The following morning I walked through the long, airless hallways and silent stairwells into the quadrangle for a special assembly. The headmaster stepped up to the podium. “Yesterday afternoon, our English teacher, Mr. White, was terrorized by students from this school!” A murmur snaked through the crowd. The headmaster continued his diatribe. “I would like the students involved to please step forward.” Everyone looked around to see if anyone was owning up. I looked around too. “Right. We’ll just have to find you. And we will find you. You are all dismissed. For now.”

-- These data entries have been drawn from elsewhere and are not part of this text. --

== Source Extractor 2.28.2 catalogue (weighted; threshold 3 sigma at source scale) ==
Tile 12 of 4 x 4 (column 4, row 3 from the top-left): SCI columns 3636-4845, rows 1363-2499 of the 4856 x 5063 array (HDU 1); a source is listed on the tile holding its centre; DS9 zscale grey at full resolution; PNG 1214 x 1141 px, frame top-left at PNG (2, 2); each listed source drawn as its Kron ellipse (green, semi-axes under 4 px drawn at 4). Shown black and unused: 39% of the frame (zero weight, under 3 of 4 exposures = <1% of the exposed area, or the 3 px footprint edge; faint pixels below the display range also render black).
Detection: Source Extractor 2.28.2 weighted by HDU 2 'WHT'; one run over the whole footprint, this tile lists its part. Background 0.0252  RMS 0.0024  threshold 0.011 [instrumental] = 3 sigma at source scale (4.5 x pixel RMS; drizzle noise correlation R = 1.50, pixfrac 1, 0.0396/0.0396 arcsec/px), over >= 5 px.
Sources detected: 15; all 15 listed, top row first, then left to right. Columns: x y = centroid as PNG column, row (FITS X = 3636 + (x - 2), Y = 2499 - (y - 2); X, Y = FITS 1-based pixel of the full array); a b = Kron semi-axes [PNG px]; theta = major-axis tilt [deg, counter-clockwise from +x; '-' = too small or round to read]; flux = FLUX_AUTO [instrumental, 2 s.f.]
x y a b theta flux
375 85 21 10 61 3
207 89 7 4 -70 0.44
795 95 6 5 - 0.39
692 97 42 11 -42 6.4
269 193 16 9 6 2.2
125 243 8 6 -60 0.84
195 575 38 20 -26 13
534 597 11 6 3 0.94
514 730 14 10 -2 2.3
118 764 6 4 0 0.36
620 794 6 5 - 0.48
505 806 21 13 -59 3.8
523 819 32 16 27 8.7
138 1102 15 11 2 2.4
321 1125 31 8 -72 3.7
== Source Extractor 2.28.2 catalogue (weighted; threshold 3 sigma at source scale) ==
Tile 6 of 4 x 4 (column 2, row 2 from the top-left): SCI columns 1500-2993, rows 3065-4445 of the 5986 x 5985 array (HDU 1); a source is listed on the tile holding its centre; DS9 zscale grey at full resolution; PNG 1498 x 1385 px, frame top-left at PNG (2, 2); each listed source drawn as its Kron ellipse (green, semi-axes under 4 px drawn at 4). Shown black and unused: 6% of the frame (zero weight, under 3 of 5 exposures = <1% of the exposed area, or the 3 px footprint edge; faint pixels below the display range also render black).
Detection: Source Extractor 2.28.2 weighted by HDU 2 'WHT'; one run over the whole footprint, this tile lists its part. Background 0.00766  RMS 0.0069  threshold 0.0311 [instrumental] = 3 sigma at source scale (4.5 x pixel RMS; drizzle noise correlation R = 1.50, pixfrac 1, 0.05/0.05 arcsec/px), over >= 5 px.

I walked away thinking that my time at this school was almost up, and it wasn’t twenty minutes later in the science lab that the bell rang and rang and rang, and I heard that old delighted cry of “Someone’s jumped! Someone’s jumped!” I ran out of the classroom while the bell kept on ringing. It was the suicide bell- I think we were the first school in the country to have one; now they’re all the rage. Like inquisitive sheep, all the students ran to the cliff edge to see, and I had not just a bad feeling but the worst one, that feeling of dread, because I knew who it was and that I had put him there myself.